Mary’s problems would meet diagnostic criteria for moderate learning difficulties, autistic spectrum disorder and (probably) schizophrenia. In practice, the first two diagnoses are relatively uncontroversial in themselves – they have relatively high reliability and validity, probably because both relate to known underlying causal mechanisms. The diagnosis of ‘schizophrneia’ is much more problematic. It’s unreliable (two clinicians disagree) and invalid (there isn’t a coherent ‘syndrome’ in the real world that maps onto this diagnosis). It’s also very difficult to know how to address the fact that Mary’s problems come and go and she copes with them to a greater or lesser extent from time to time. Most importantly, in the traditional diagnosis-driven world, we have seen two significant clinical problems. First, different parts of the healthcare system disagree as a result of these diagnostic codes – should she be cared for by the learning disability or adult mental health services? More worryingly, in the first service, the voices are largely ignored, in the second the voices are seen as inevitable given her learning difficulties. The diagnoses don’t help treatment; they get in the way. But finally, to respond with the intelligent and humane package of care that Mary needs to service this current stressful time, we have had to battle against a diagnostic model – voices are symptoms of ‘schizophrenia’, so the underlying illness should be treated… or ignored, since Mary has a learning difficulty. The idea that her experiences are understandable for what they are is a difficult one to punch through the collective ignorance of a diagnosis-driven, reductionist system.

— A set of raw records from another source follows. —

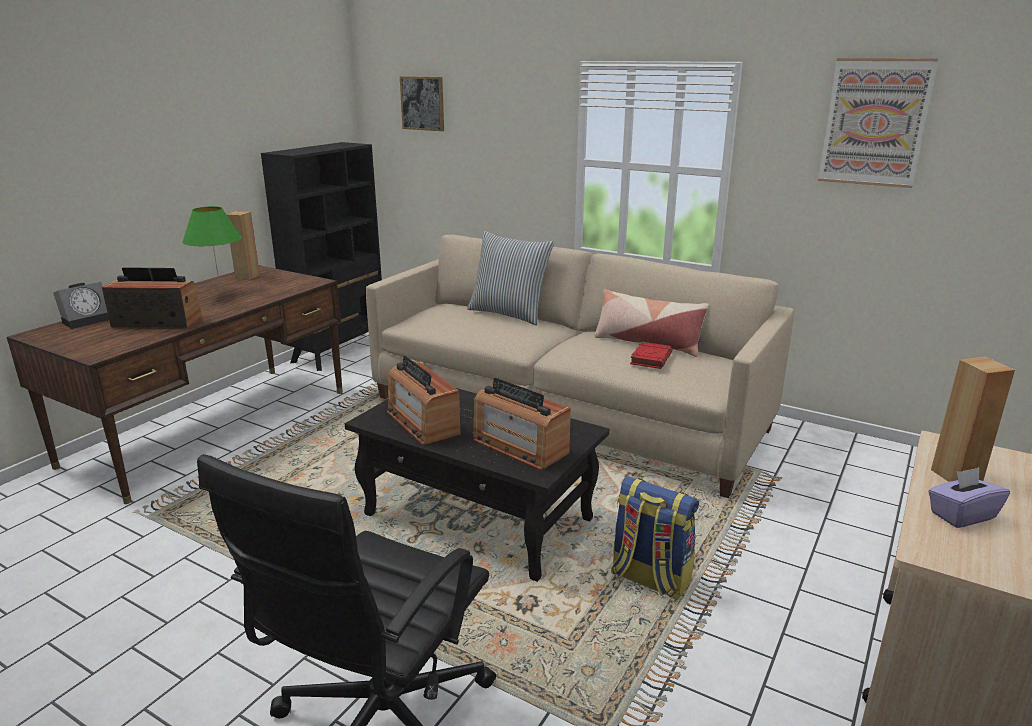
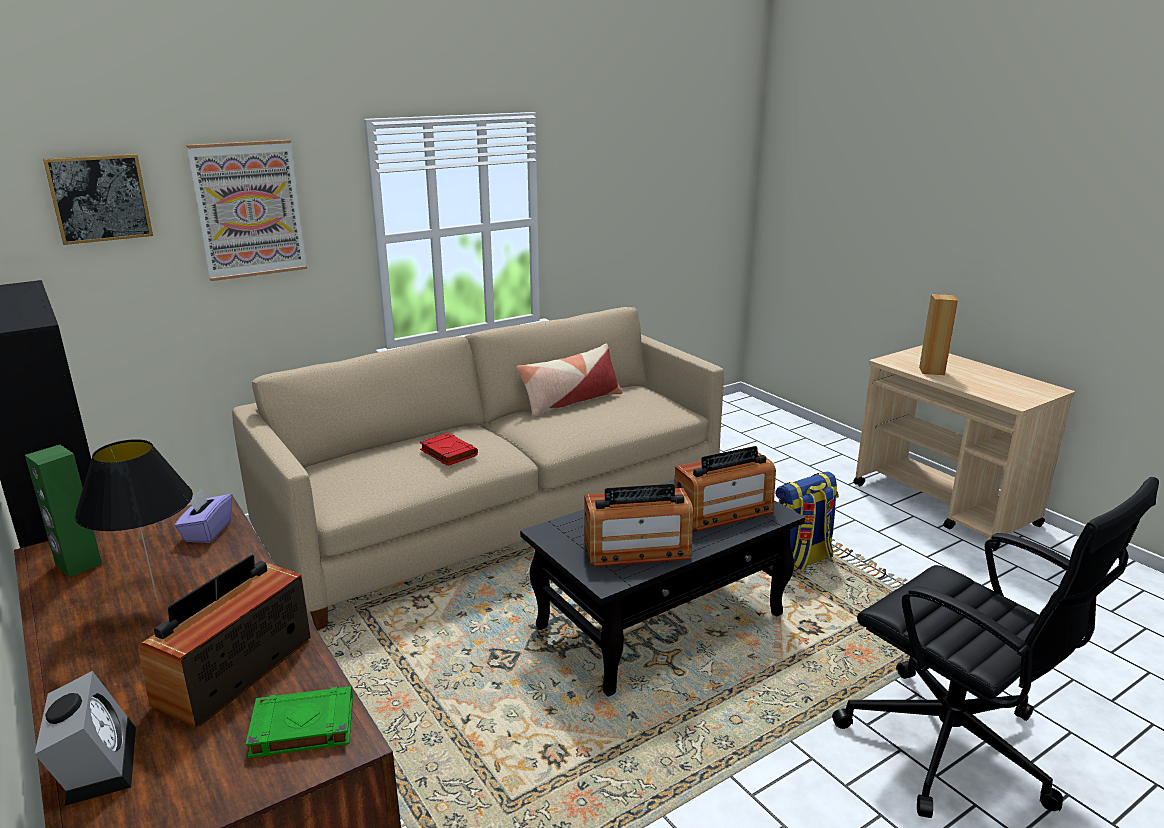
camera: 65 degrees left, 0 degrees up
(110, 344) = (301, 727): none -> green book
(221, 295) = (156, 597): green table lamp -> black table lamp
(247, 276) = (78, 564): brown speaker -> green speaker
(509, 314) = (410, 439): pillow -> none
(651, 358) = (613, 409): red book -> red book (448, 452)
(875, 122) = (637, 158): picture -> picture (249, 209)
(961, 515) = (977, 384): purple tissue box -> purple tissue box (207, 531)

I am not trying to say that traditional, diagnostic, psychiatry cannot either describe Mary’s problems adequately or respond to them humanely. But I am saying it would be easier and more appropriate to respond with a problem-formulation approach. Mary’s problems can be described in great detail or very simply. To say that she has long-standing problems with moderate learning difficulties and autistic spectrum problems, and (as a result of specific stressors) now has problems with auditory hallucinations strikes me as parsimonious and elegant. Invoking the concept of ‘schizophrenia’ adds nothing that the problem-based approach can offer, and instead leads to potential confusion and inappropriate and unnecessary assumptions.

 

Peter Kinderman

About Peter Kinderman

Peter Kinderman is Professor of Clinical Psychology at the University of Liverpool, and an honorary Consultant Clinical Psychologist with Mersey Care NHS Trust and has twice been elected Chair of the British Psychological Society’s Division of Clinical Psychology. Professor Kinderman is Head of the Institute of Psychology, Health and Society at the University of Liverpool, comprising psychiatrists, GPs, clinical and other applied psychologists, sociologists, public health physicians, nurses, sociologists and academics.